En 1989, des élections libres ont lieu en Pologne et la frontière germano-polonaise est à nouveau ouverte. Après la chute du mur de Berlin, l’Allemagne se réunifie et négocie alors à nouveau ses frontières avec la Pologne sur la ligne Oder-Neisse. En acceptant et en reconnaissant définitivement cette frontière, le problème frontalier entre l’Allemagne et la Pologne et l’ensemble des litiges qui existaient sur cette frontière depuis le XVIIIe siècle jusqu’à la fin du XXe siècle ont été résolus. Cette étude de cas montre cependant l’importance de la reconnaissance des frontières dans les relations internationales. La non-reconnaissance peut entraîner une politique agressive et mener à un conflit armé. Le processus de reconnaissance peut être très long et générateurs de conflits. Cependant la reconnaissance de ses frontières donne une légitimité à l’État et est un élément essentiel du maintien de la paix.  
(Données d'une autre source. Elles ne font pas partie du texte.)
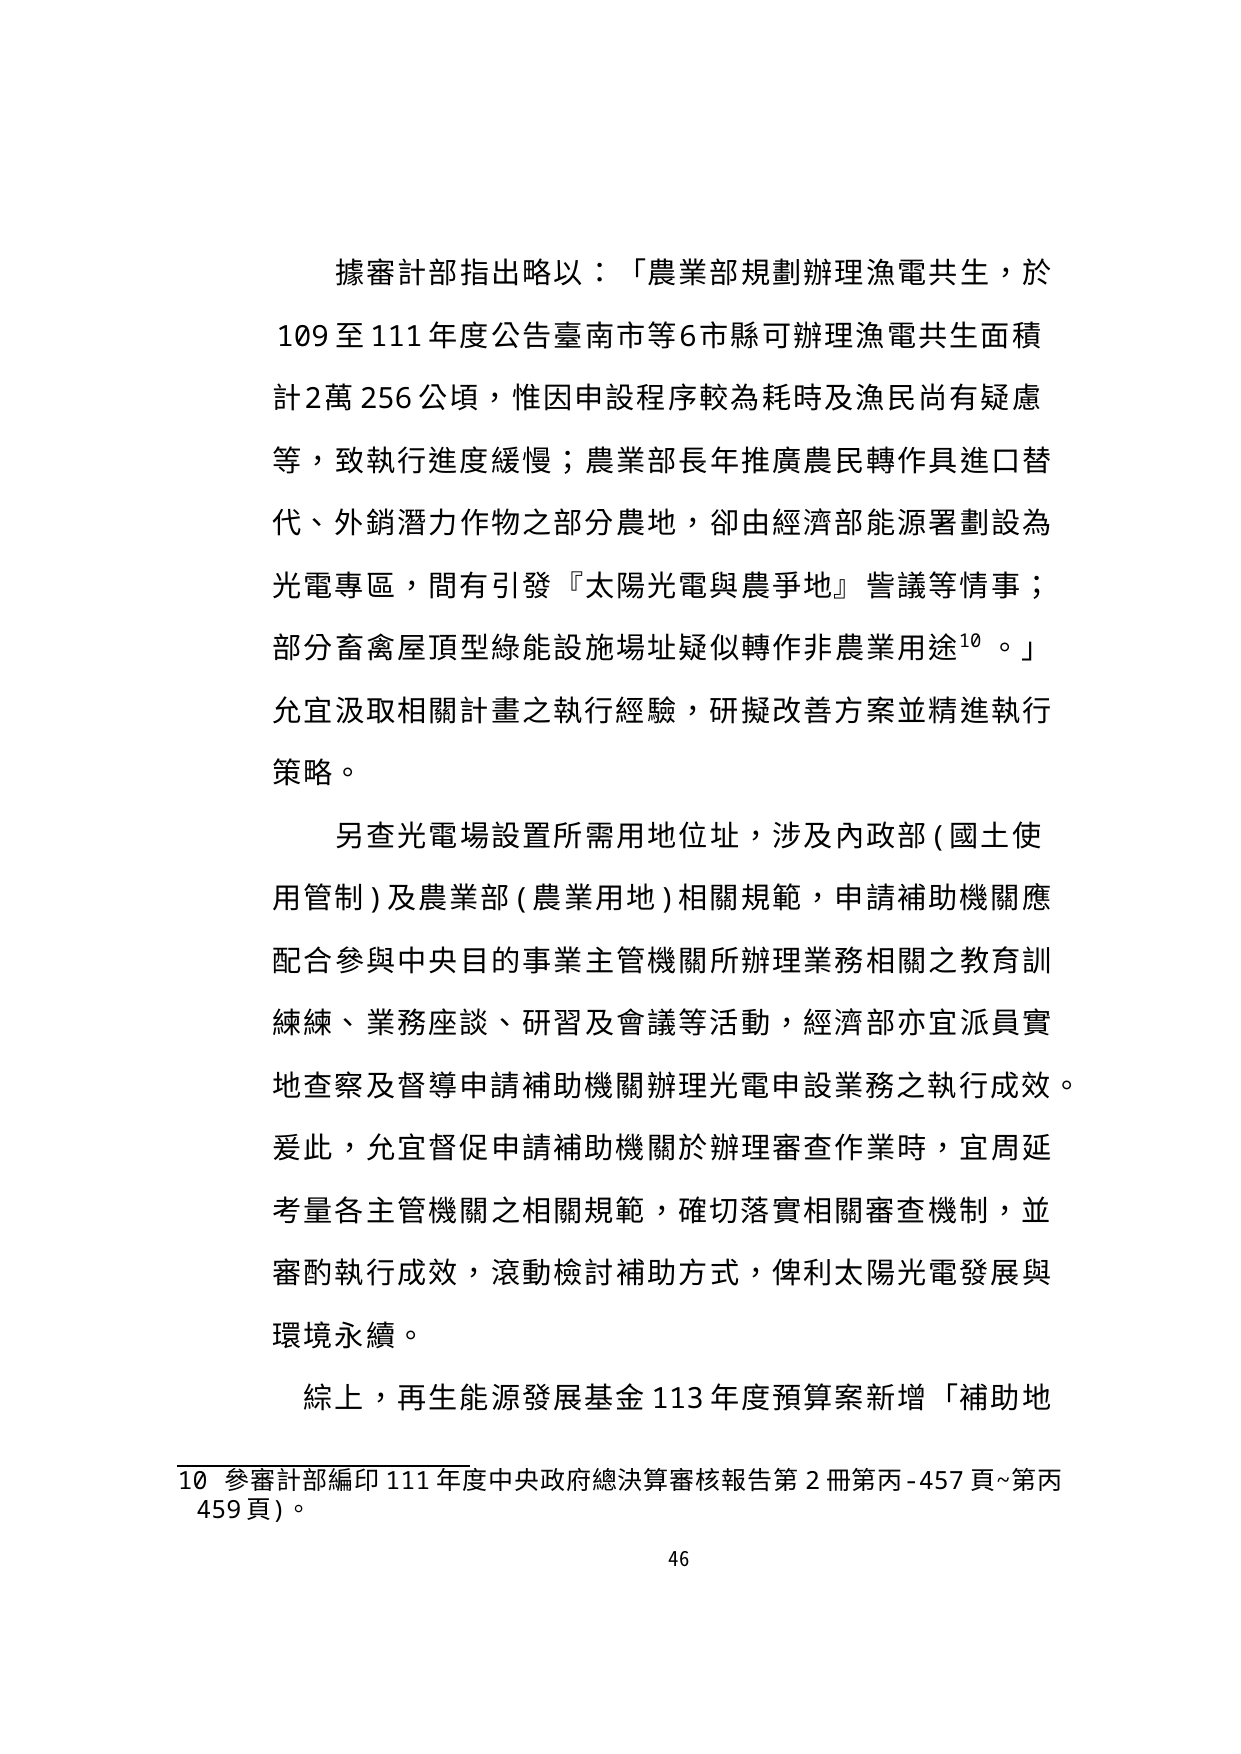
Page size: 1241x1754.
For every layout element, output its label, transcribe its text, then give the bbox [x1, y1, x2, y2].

Avant de rédiger, faites un brouillon. Structurez votre réponse de la façon suivante : 

Introduction :

Présentation du document

Description du document

Problématique

Corps du texte :

Commentaire et explication des documents en vous appuyant sur vos connaissances. Vous pouvez suivre un raisonnement thématico-chronologique : 

Pourquoi la frontière germano-polonaise était conflictuelle et non-reconnue par l’Allemagne avant la guerre froide.

La guerre froide et les conséquences miliaires de la non-reconnaissance de la frontière.

La guerre froide, la reconnaissance et la pacification de la frontière germano-polonaise.